| Instrução 1 |
Reproduza o trecho da reportagem sobre o fechamento do Apple Daily de "A imagem foi" até "dos telefones celulares.".
| Instrução 2 |
Com base na reportagem sobre o fechamento do Apple Daily, explique em até três frases o motivo apresentado pela Next Digital para encerrar o jornal.
| Instrução 3 |
Segundo a reportagem sobre o fechamento do Apple Daily, quantas cópias o jornal imprimiu para a edição de despedida?

| Trecho do documento |
·····

Internacional
Sexta-feira, 8 de novembro de 2024

Jornal alvo de repressão da China em Hong Kong deixa de circular

LUCAS ALONSO

Depois de um ano pressionado pela nova lei de segurança nacional imposta a Hong Kong pela China, um dos mais importantes jornais pró-democracia do território publicou nesta quinta-feira (24, quarta no Brasil) a sua última edição impressa e anunciou que não vai mais atualizar a versão online.
Para a despedida, o Apple Daily imprimiu 1 milhão de cópias (mais de dez vezes a tiragem normal) e levou à capa a foto de um funcionário acenando a apoiadores e a manchete “Sob chuva, honcongueses se despedem tristemente”.
A imagem foi feita quando centenas de pessoas se reuniram diante do prédio do jornal depois do anúncio de que ele seria fechado e demonstraram seu apoio acendendo as luzes dos telefones celulares.
“Obrigado a todos os leitores, assinantes, anunciantes e honcongueses por 26 anos de imenso amor e apoio. Aqui nos despedimos, se cuidem”, diz o texto publicado no site.
Segundo a Next Digital, empresa proprietária do tabloide, a decisão de fechar foi tomada em nome da segurança dos funcionários “devido às atuais circunstâncias que prevalecem em Hong Kong”.
Na semana passada, mais de 500 agentes invadiram a Redação durante operação sob pretexto de investigar supostas violações da controversa lei de segurança nacional vigente na ex-colônia britânica.

·····

| Dados registrados |
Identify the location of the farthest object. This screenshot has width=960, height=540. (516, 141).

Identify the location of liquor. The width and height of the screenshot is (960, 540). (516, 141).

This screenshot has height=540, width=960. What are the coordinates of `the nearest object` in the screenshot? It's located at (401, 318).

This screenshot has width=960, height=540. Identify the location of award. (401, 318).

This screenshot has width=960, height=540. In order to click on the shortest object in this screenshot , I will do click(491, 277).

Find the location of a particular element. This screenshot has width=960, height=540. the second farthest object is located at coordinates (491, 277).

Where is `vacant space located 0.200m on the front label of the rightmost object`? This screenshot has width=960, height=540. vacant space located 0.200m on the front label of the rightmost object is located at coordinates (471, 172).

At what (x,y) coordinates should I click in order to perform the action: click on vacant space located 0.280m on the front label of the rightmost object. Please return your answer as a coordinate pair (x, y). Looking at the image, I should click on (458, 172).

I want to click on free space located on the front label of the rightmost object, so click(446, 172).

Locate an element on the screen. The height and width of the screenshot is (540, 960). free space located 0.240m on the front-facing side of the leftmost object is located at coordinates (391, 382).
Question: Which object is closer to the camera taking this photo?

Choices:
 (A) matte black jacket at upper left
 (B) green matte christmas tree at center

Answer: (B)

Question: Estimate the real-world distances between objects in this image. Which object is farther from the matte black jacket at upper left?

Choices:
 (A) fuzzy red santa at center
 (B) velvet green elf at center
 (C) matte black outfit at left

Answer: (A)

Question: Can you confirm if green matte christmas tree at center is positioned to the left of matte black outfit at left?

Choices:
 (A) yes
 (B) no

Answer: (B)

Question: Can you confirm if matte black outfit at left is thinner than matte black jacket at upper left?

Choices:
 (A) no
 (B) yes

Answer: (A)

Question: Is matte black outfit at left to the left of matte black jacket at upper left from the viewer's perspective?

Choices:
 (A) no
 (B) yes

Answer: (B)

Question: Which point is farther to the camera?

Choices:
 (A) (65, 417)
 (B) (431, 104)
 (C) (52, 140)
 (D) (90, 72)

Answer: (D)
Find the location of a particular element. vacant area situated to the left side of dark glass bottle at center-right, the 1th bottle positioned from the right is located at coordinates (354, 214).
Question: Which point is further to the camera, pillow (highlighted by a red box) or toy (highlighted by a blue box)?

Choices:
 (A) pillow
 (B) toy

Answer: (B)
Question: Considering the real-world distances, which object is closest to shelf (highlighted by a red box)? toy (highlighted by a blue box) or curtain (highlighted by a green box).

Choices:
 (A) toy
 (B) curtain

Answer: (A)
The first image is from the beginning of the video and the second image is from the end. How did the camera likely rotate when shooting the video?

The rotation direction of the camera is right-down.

·····

| Resultado da tarefa 1 |
A imagem foi feita quando centenas de pessoas se reuniram diante do prédio do jornal depois do anúncio de que ele seria fechado e demonstraram seu apoio acendendo as luzes dos telefones celulares.

| Resultado da tarefa 2 |
A Next Digital, empresa proprietária do tabloide, afirmou que decidiu fechar o jornal em nome da segurança dos funcionários. A empresa atribuiu a decisão às "atuais circunstâncias que prevalecem em Hong Kong".

| Resultado da tarefa 3 |
1 milhão de cópias, mais de dez vezes a tiragem normal.